After reading Visual Explanations I was intrigued enough to pick up Tufte's classic, The Visual Display of Quantitative Information. Overall it is quite good. With numerous examples, Tufte shows when graphics and tables can be used to illuminate the truth, and he presents some pieces of a theory to govern their design. Tufte also calls out the use of misleading data graphics in newspapers, ads, corporate publications, and other sources.
- Graphics are frequently considered a crutch to lean on when text is deemed boring; but, when used judiciously, they can actually present and reveal data in a much more information-dense and easily-retained manner than can text. To make effective graphics takes statistical training, not just artistic training.
- Creating graphics with "integrity" is, in large part, making sure that the relative sizes perceived by the eye are commensurate with the relative sizes in the real data. Tufte displays examples of many tricks that people have used in order to make differences appear more or less significant than they are. And it's not just about how the data are drawn but also often about what data are drawn.
Tufte also presents some general design principles, including:
- Use as little ink on the page as you can, within reason. Avoid redundancy and remove inessential elements.
- Avoid busy-looking textures and other "chartjunk."
- Arrays of small similar graphics ("small multiples") are an elegant way to present multivariate data.
- Integrate graphics with the narrative text when possible.
I was struck by Tufte's lament that computer graphics often evoke the thought "Isn't it remarkable that the computer can be programmed to draw like that?" rather than "My, what interesting data." This seems to be no less true in 2009 than when it was written. Given Tufte's opinions about PowerPoint, I do wonder what he would say about Apple's Keynote. PowerPoint presentations are usually merely inane or unattractive; Keynote presentations, with their typical distorted 3-D charts, are often downright misleading.
While I thought most of Tufte's book was valuable, he occasionally appears to make dubious logical jumps and comparisons to prove his point:
- He speaks of a 2.2 megapixel grayscale astronomical survey map being subdivided into "2,275,328 rectangles" as if it is equivalent to a table with as many entries. The eye can perceive macro- and micro-structure in a graphic but not every last detail with fidelity. Thus the effective content of the image is much smaller than 2,275,328 elements. Throughout, Tufte shows some odd fascination with numbers like these and seems to labor under the delusion that their exact magnitudes are meaningful.
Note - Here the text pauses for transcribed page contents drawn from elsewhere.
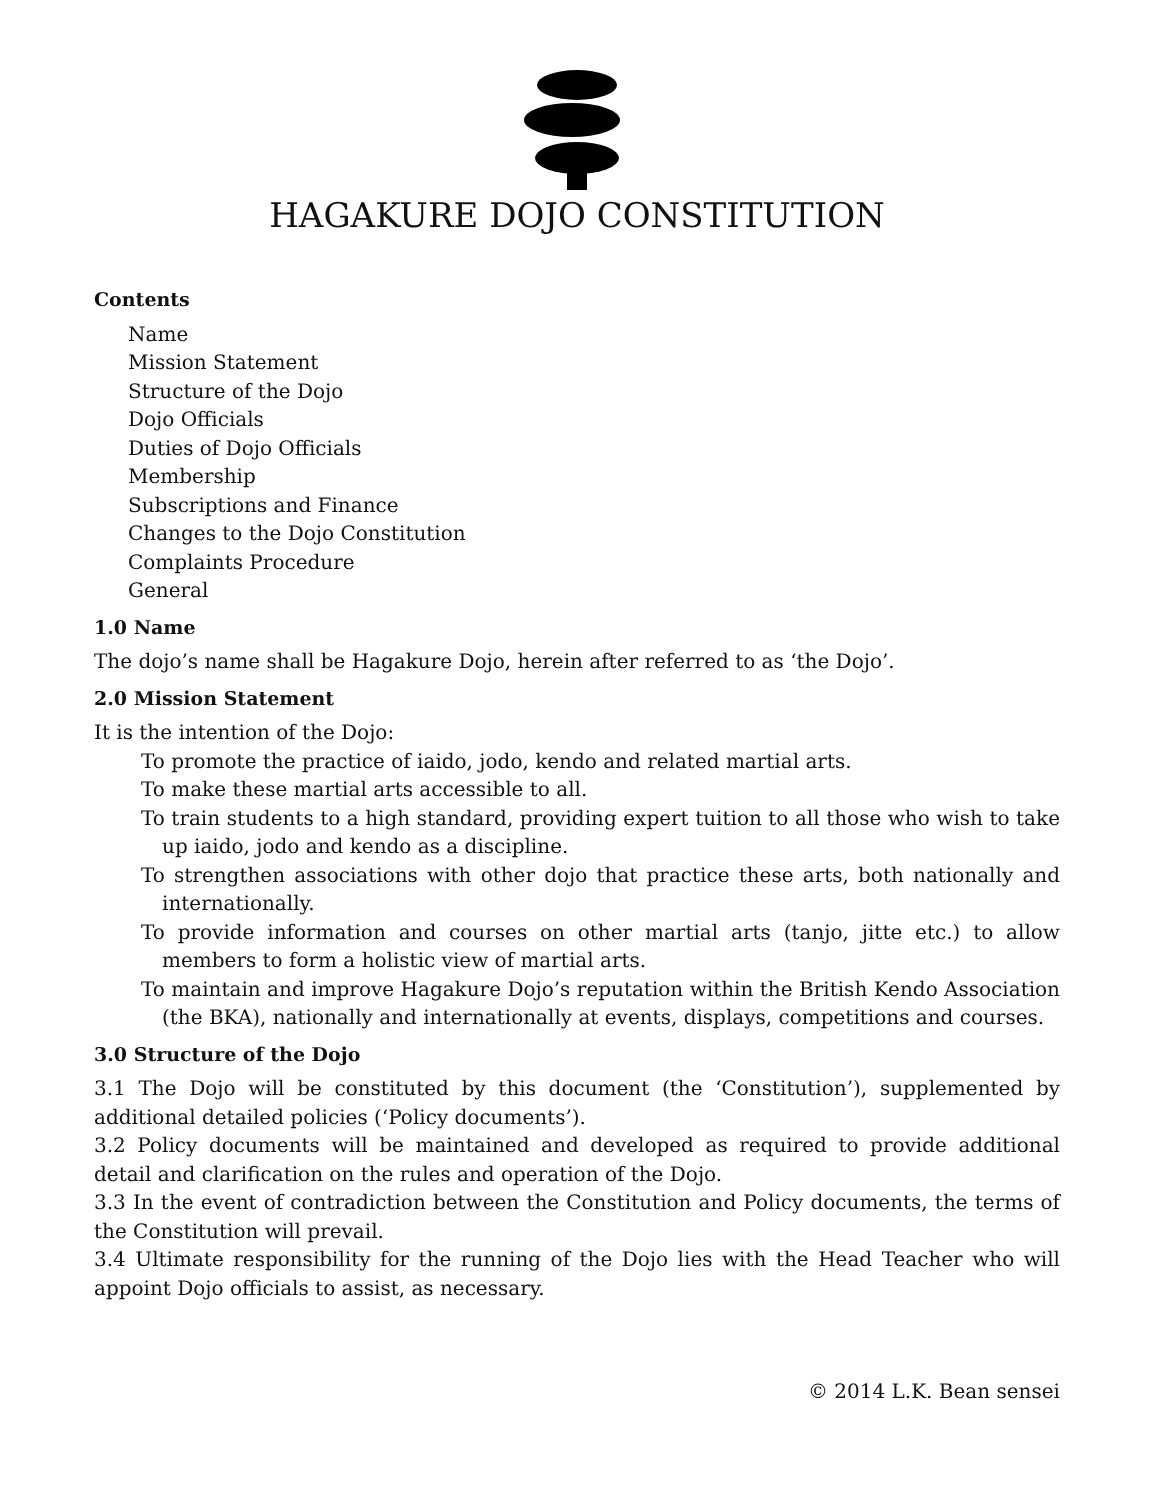HAGAKURE DOJO CONSTITUTION
Contents
Name
Mission Statement
Structure of the Dojo
Dojo Officials
Duties of Dojo Officials
Membership
Subscriptions and Finance
Changes to the Dojo Constitution
Complaints Procedure
General
1.0 Name
The dojo’s name shall be Hagakure Dojo, herein after referred to as ‘the Dojo’.
2.0 Mission Statement
It is the intention of the Dojo:
To promote the practice of iaido, jodo, kendo and related martial arts.
To make these martial arts accessible to all.
To train students to a high standard, providing expert tuition to all those who wish to take up iaido, jodo and kendo as a discipline.
To strengthen associations with other dojo that practice these arts, both nationally and internationally.
To provide information and courses on other martial arts (tanjo, jitte etc.) to allow members to form a holistic view of martial arts.
To maintain and improve Hagakure Dojo’s reputation within the British Kendo Association (the BKA), nationally and internationally at events, displays, competitions and courses.
3.0 Structure of the Dojo
3.1 The Dojo will be constituted by this document (the ‘Constitution’), supplemented by additional detailed policies (‘Policy documents’).
3.2 Policy documents will be maintained and developed as required to provide additional detail and clarification on the rules and operation of the Dojo.
3.3 In the event of contradiction between the Constitution and Policy documents, the terms of the Constitution will prevail.
3.4 Ultimate responsibility for the running of the Dojo lies with the Head Teacher who will appoint Dojo officials to assist, as necessary.
© 2014 L.K. Bean sensei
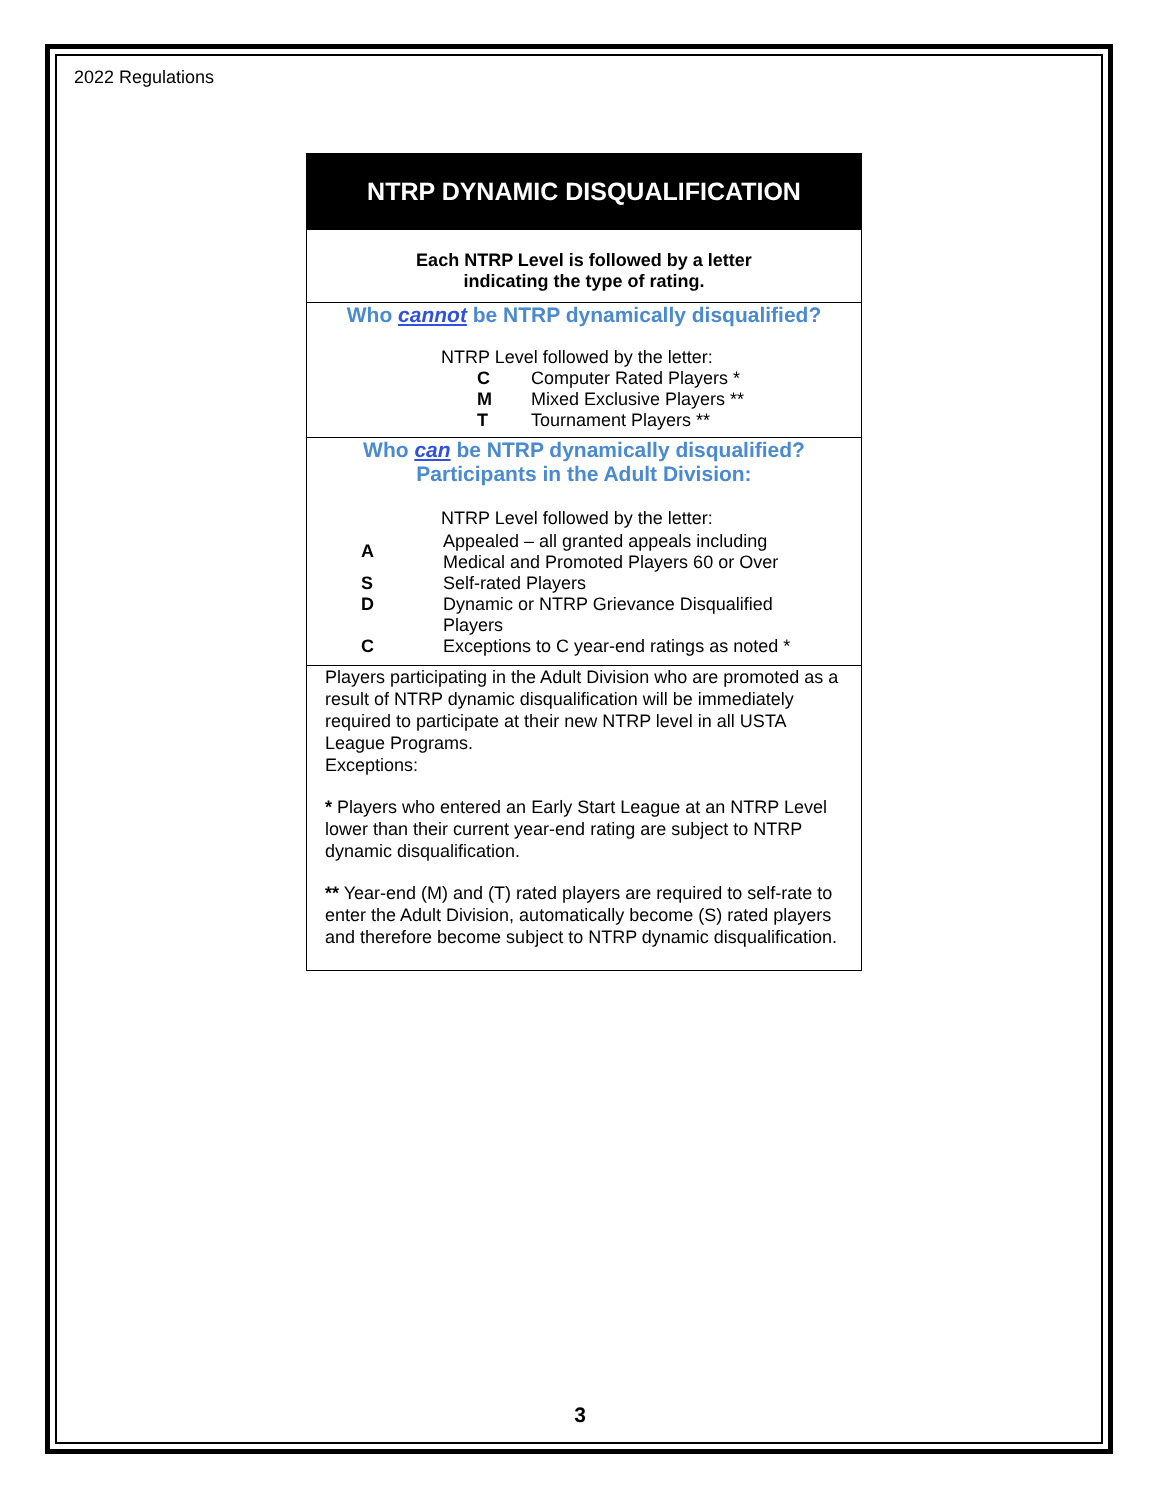2022 Regulations
NTRP DYNAMIC DISQUALIFICATION
Each NTRP Level is followed by a letter
indicating the type of rating.
Who cannot be NTRP dynamically disqualified?
NTRP Level followed by the letter:
| C | Computer Rated Players * |
| M | Mixed Exclusive Players ** |
| T | Tournament Players ** |
Who can be NTRP dynamically disqualified?
Participants in the Adult Division:
NTRP Level followed by the letter:
| A | Appealed – all granted appeals including Medical and Promoted Players 60 or Over |
| S | Self-rated Players |
| D | Dynamic or NTRP Grievance Disqualified Players |
| C | Exceptions to C year-end ratings as noted * |
Players participating in the Adult Division who are promoted as a result of NTRP dynamic disqualification will be immediately required to participate at their new NTRP level in all USTA League Programs.
Exceptions:
* Players who entered an Early Start League at an NTRP Level lower than their current year-end rating are subject to NTRP dynamic disqualification.
** Year-end (M) and (T) rated players are required to self-rate to enter the Adult Division, automatically become (S) rated players and therefore become subject to NTRP dynamic disqualification.
3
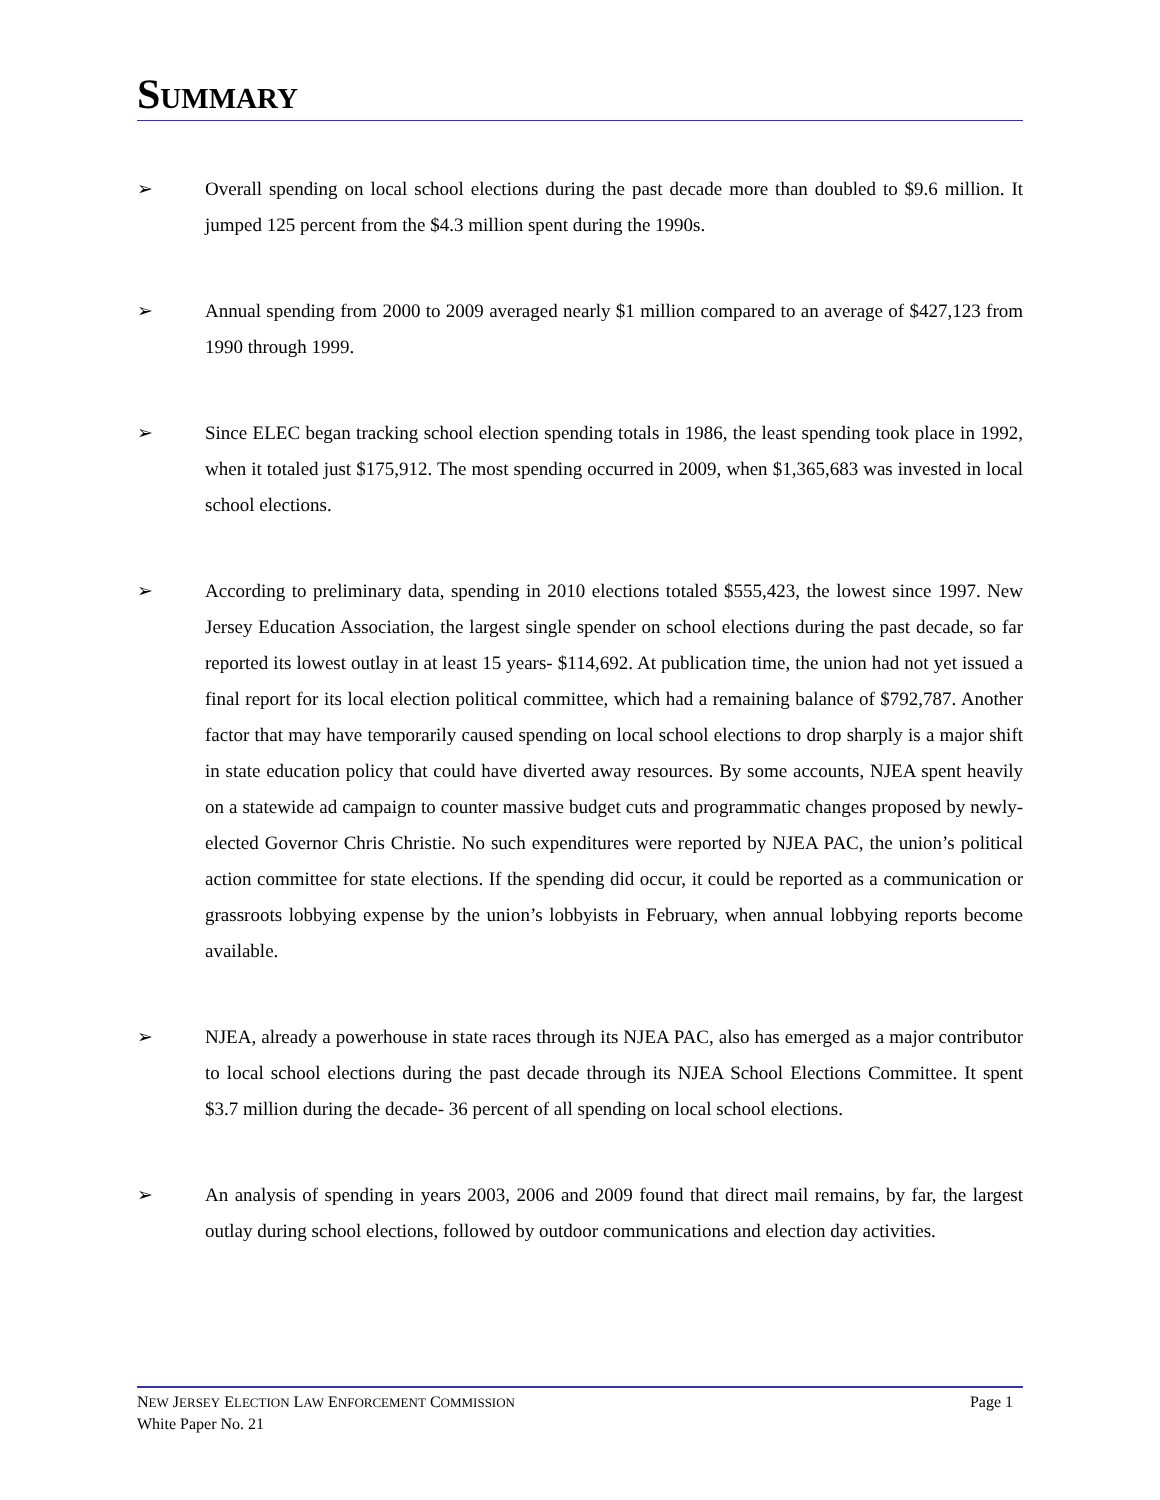SUMMARY
➢ Overall spending on local school elections during the past decade more than doubled to $9.6 million. It jumped 125 percent from the $4.3 million spent during the 1990s.
➢ Annual spending from 2000 to 2009 averaged nearly $1 million compared to an average of $427,123 from 1990 through 1999.
➢ Since ELEC began tracking school election spending totals in 1986, the least spending took place in 1992, when it totaled just $175,912. The most spending occurred in 2009, when $1,365,683 was invested in local school elections.
➢ According to preliminary data, spending in 2010 elections totaled $555,423, the lowest since 1997. New Jersey Education Association, the largest single spender on school elections during the past decade, so far reported its lowest outlay in at least 15 years- $114,692. At publication time, the union had not yet issued a final report for its local election political committee, which had a remaining balance of $792,787. Another factor that may have temporarily caused spending on local school elections to drop sharply is a major shift in state education policy that could have diverted away resources. By some accounts, NJEA spent heavily on a statewide ad campaign to counter massive budget cuts and programmatic changes proposed by newly-elected Governor Chris Christie. No such expenditures were reported by NJEA PAC, the union’s political action committee for state elections. If the spending did occur, it could be reported as a communication or grassroots lobbying expense by the union’s lobbyists in February, when annual lobbying reports become available.
➢ NJEA, already a powerhouse in state races through its NJEA PAC, also has emerged as a major contributor to local school elections during the past decade through its NJEA School Elections Committee. It spent $3.7 million during the decade- 36 percent of all spending on local school elections.
➢ An analysis of spending in years 2003, 2006 and 2009 found that direct mail remains, by far, the largest outlay during school elections, followed by outdoor communications and election day activities.
NEW JERSEY ELECTION LAW ENFORCEMENT COMMISSION Page 1
White Paper No. 21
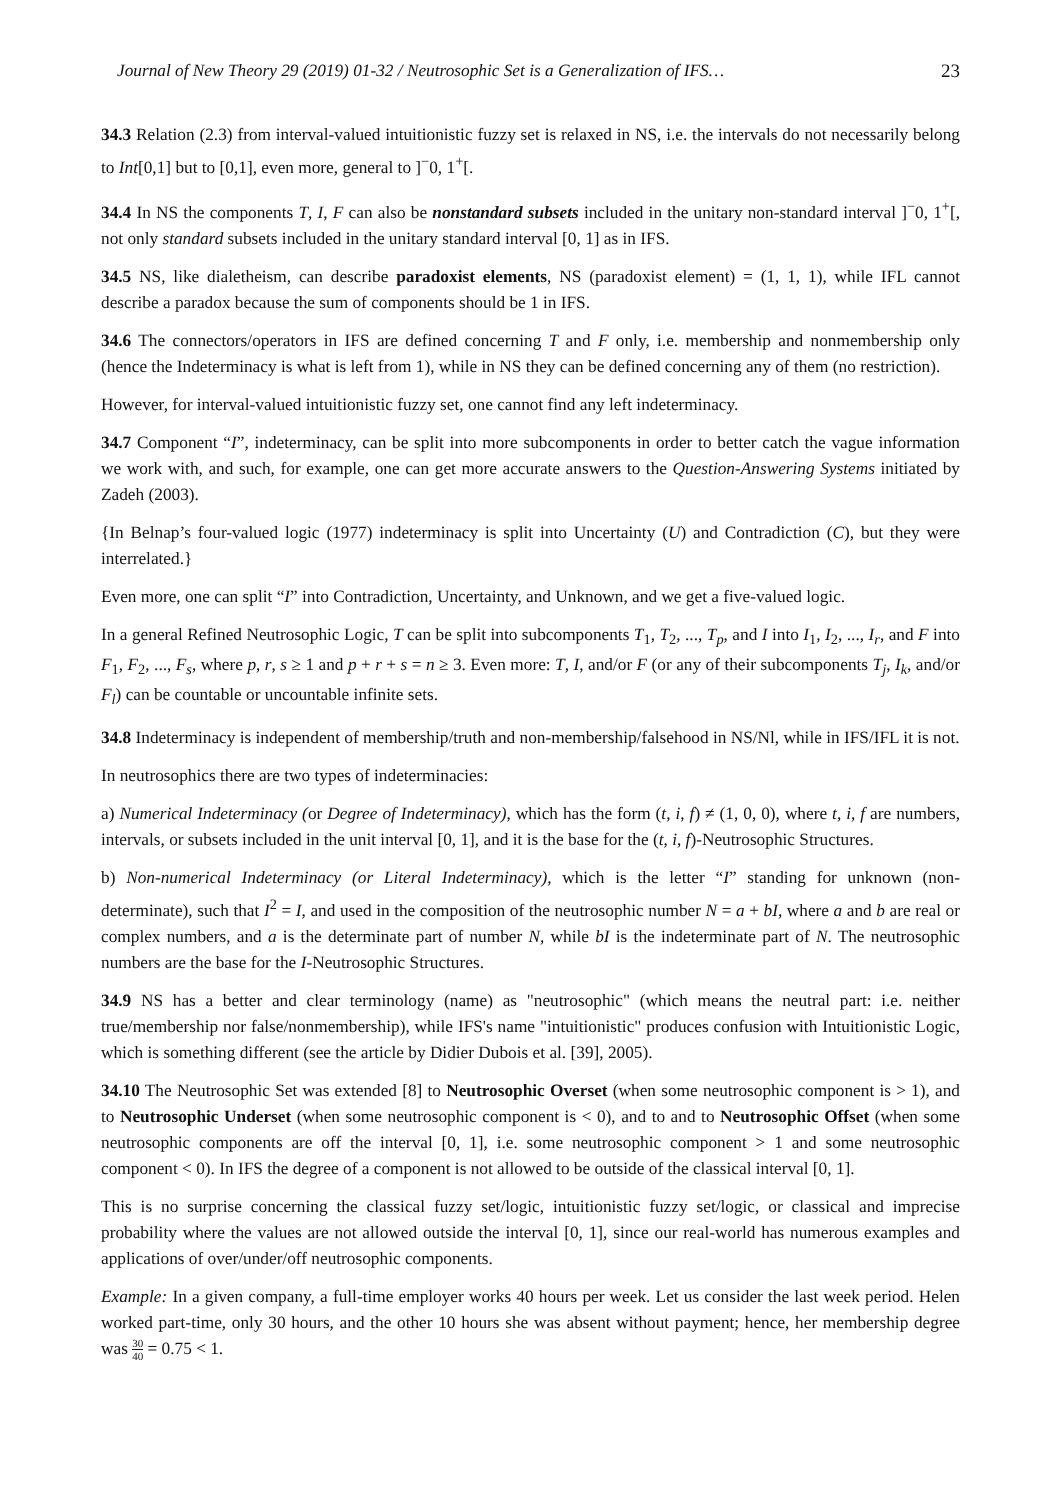Journal of New Theory 29 (2019) 01-32 / Neutrosophic Set is a Generalization of IFS… 23
34.3 Relation (2.3) from interval-valued intuitionistic fuzzy set is relaxed in NS, i.e. the intervals do not necessarily belong to Int[0,1] but to [0,1], even more, general to ]<sup>−</sup>0, 1<sup>+</sup>[.
34.4 In NS the components T, I, F can also be nonstandard subsets included in the unitary non-standard interval ]<sup>−</sup>0, 1<sup>+</sup>[, not only standard subsets included in the unitary standard interval [0, 1] as in IFS.
34.5 NS, like dialetheism, can describe paradoxist elements, NS (paradoxist element) = (1, 1, 1), while IFL cannot describe a paradox because the sum of components should be 1 in IFS.
34.6 The connectors/operators in IFS are defined concerning T and F only, i.e. membership and nonmembership only (hence the Indeterminacy is what is left from 1), while in NS they can be defined concerning any of them (no restriction).
However, for interval-valued intuitionistic fuzzy set, one cannot find any left indeterminacy.
34.7 Component “I”, indeterminacy, can be split into more subcomponents in order to better catch the vague information we work with, and such, for example, one can get more accurate answers to the Question-Answering Systems initiated by Zadeh (2003).
{In Belnap’s four-valued logic (1977) indeterminacy is split into Uncertainty (U) and Contradiction (C), but they were interrelated.}
Even more, one can split “I” into Contradiction, Uncertainty, and Unknown, and we get a five-valued logic.
In a general Refined Neutrosophic Logic, T can be split into subcomponents T<sub>1</sub>, T<sub>2</sub>, ..., T<sub>p</sub>, and I into I<sub>1</sub>, I<sub>2</sub>, ..., I<sub>r</sub>, and F into F<sub>1</sub>, F<sub>2</sub>, ..., F<sub>s</sub>, where p, r, s ≥ 1 and p + r + s = n ≥ 3. Even more: T, I, and/or F (or any of their subcomponents T<sub>j</sub>, I<sub>k</sub>, and/or F<sub>l</sub>) can be countable or uncountable infinite sets.
34.8 Indeterminacy is independent of membership/truth and non-membership/falsehood in NS/Nl, while in IFS/IFL it is not.
In neutrosophics there are two types of indeterminacies:
a) Numerical Indeterminacy (or Degree of Indeterminacy), which has the form (t, i, f) ≠ (1, 0, 0), where t, i, f are numbers, intervals, or subsets included in the unit interval [0, 1], and it is the base for the (t, i, f)-Neutrosophic Structures.
b) Non-numerical Indeterminacy (or Literal Indeterminacy), which is the letter “I” standing for unknown (non-determinate), such that I<sup>2</sup> = I, and used in the composition of the neutrosophic number N = a + bI, where a and b are real or complex numbers, and a is the determinate part of number N, while bI is the indeterminate part of N. The neutrosophic numbers are the base for the I-Neutrosophic Structures.
34.9 NS has a better and clear terminology (name) as "neutrosophic" (which means the neutral part: i.e. neither true/membership nor false/nonmembership), while IFS's name "intuitionistic" produces confusion with Intuitionistic Logic, which is something different (see the article by Didier Dubois et al. [39], 2005).
34.10 The Neutrosophic Set was extended [8] to Neutrosophic Overset (when some neutrosophic component is > 1), and to Neutrosophic Underset (when some neutrosophic component is < 0), and to and to Neutrosophic Offset (when some neutrosophic components are off the interval [0, 1], i.e. some neutrosophic component > 1 and some neutrosophic component < 0). In IFS the degree of a component is not allowed to be outside of the classical interval [0, 1].
This is no surprise concerning the classical fuzzy set/logic, intuitionistic fuzzy set/logic, or classical and imprecise probability where the values are not allowed outside the interval [0, 1], since our real-world has numerous examples and applications of over/under/off neutrosophic components.
Example: In a given company, a full-time employer works 40 hours per week. Let us consider the last week period. Helen worked part-time, only 30 hours, and the other 10 hours she was absent without payment; hence, her membership degree was 30 40 = 0.75 < 1.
- Tufte does some rethinking of how box plots, axes, and other graphical elements might look. But he seems to be driven only by his maxim of "reduce ink." In his favorite box plot alternative the different components are barely distinguishable from each other. The simplicity of the resulting graphic does not nearly make up for the fact that the information therein is much less easily perceived.
Still, I recommend this book. Reading it is like flipping through a curated gallery of data graphics designs, many of them strikingly elegant. It is an easy read (I read it in one sitting), but as many of us have to marshal data to make an argument once in a while, we could use some advice on how to do so effectively.